In the approved agreement, Rodriguez will share in revenue the Yankees generate by marketing his home run milestones…Under the agreement, Rodriguez will receive $6 million when he reaches each of five milestones: the career home run totals of Willie Mays (660), Babe Ruth (714), Henry Aaron (755) and Barry Bonds (762), and when he breaks the record…
He will get the marketing money in exchange for making certain appearances linked to his home run milestones over and above what players are required by their contracts to do.
Those are some pretty lofty numbers both in terms of home run and salary, and of course, we won’t know how much of this non-guaranteed $30 million A-Rod will see until he actually reaches — or fails to reach — those home run plateaus.

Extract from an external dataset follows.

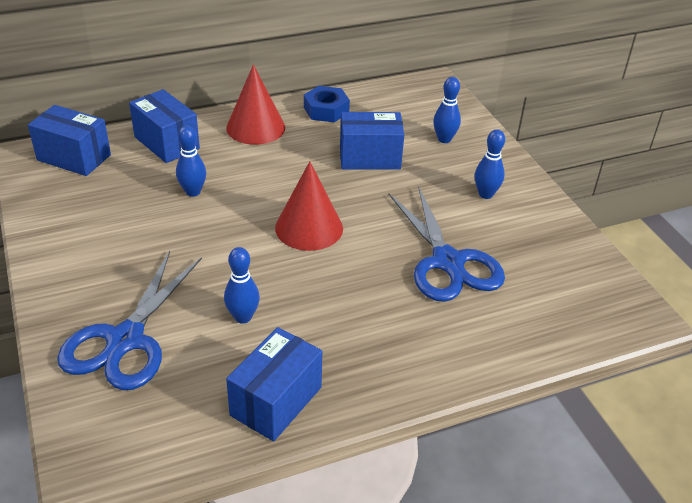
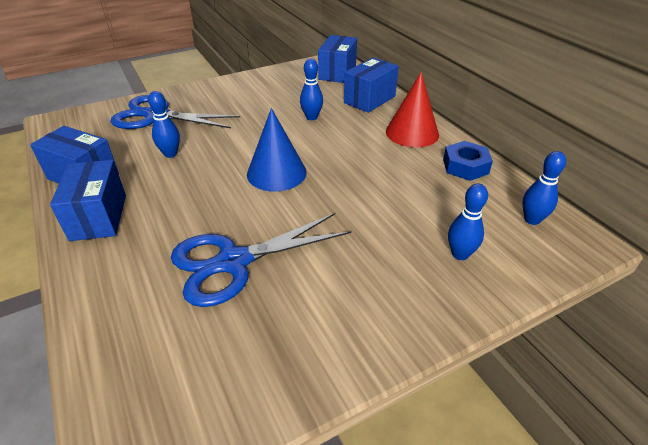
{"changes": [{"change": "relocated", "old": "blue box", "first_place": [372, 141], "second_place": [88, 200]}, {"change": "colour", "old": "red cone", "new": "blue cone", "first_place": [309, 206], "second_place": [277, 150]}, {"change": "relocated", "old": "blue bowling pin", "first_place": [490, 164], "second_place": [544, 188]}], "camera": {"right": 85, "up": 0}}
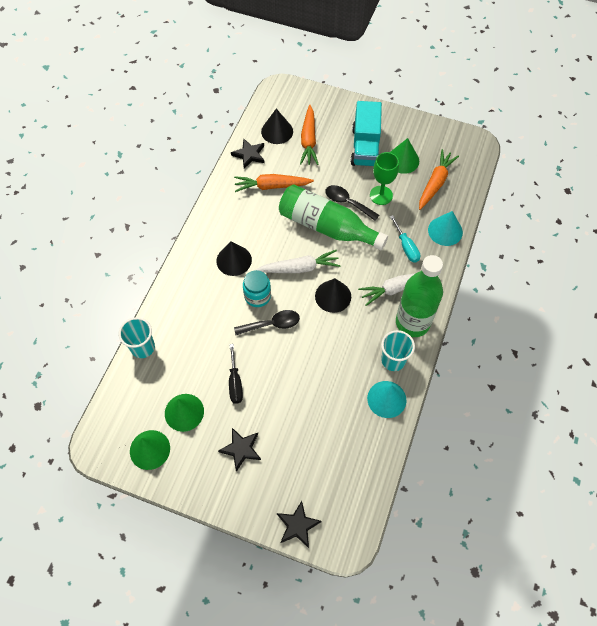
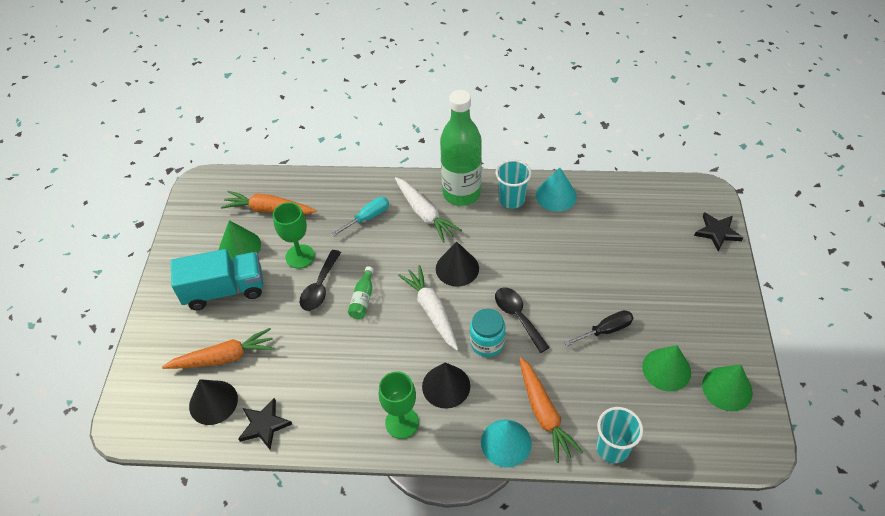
{"changes": [{"change": "size", "old": "green bottle", "first_place": [333, 217], "second_place": [360, 292], "factor": 0.4}, {"change": "appeared", "new": "green goblet", "second_place": [399, 405]}, {"change": "relocated", "old": "turquoise cone", "first_place": [445, 228], "second_place": [506, 443]}, {"change": "relocated", "old": "orange carrot", "first_place": [274, 183], "second_place": [551, 410]}, {"change": "missing", "old": "black star", "first_place": [239, 450]}], "camera": {"right": -105, "up": -10}}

With these new performance/marketing bonuses in place, A-Rod is sacrificing certain other incentive clauses. Gone are the monetary rewards for All Star Game appearances and MVP awards. For $27.5 million, A-Rod better be making the All Star team.
So in the end, A-Rod gets his deal potentially worth over $30 million. If all of these bonuses kick in, he’ll earn $305 million over 10 years. It’s what the Yanks were willing to give him in October before he opted out, and it is seemingly what he and Boras thought he would be getting anyway. But, as we’ve said before, the Yanks turned this deal on their terms. Hank Steinbrenner, the new face behind the game’s most powerful franchise, faced down the game’s most powerful agent and player and won. We get A-Rod; the Yanks get their win. Sounds good to me.
MVP for A-Rod
Nothing surprising here, but how in the world was it not unanimous? I guess the 2 voters that gave their first place nod to Magglio Ordonez felt the Tigers would have missed the playoffs without him. Oh, wait a second…
Update: PeteAbe says the two writers that gave their first place votes to Mags were from Michigan. Seriously. Wow.
Rivera, the Godfather, worked his wonders on A-rod
Remember when Mariano Rivera went all Godfather on the Yanks’ bullpen? He called out Brian Bruney, Scott Proctor and Kyle Farnsworth for sucking. A week later, Proctor had been sent to the Dodgers, Bruney to AAA and Farnsworth to the sixth inning of 11-2 games.
Now, reports are emerging that Mariano Rivera, the Yanks’ own Vito Corleone, was at it again. This time, though, his target was A-Rod. Newsday’s Jim Baumbach reports:
Rivera is believed to have been one of A-Rod’s major sounding boards during the craziness of Rodriguez’s past three weeks. Rivera, according to his friend, told Rodriguez as far back as days after A-Rod opted out Oct. 28 that he should approach the Yankees to tell them how he truly felt.
Hey, if Rivera truly did help convince A-Rod to stay in New York, maybe his own $45-million deal should include some negotiating clauses as well.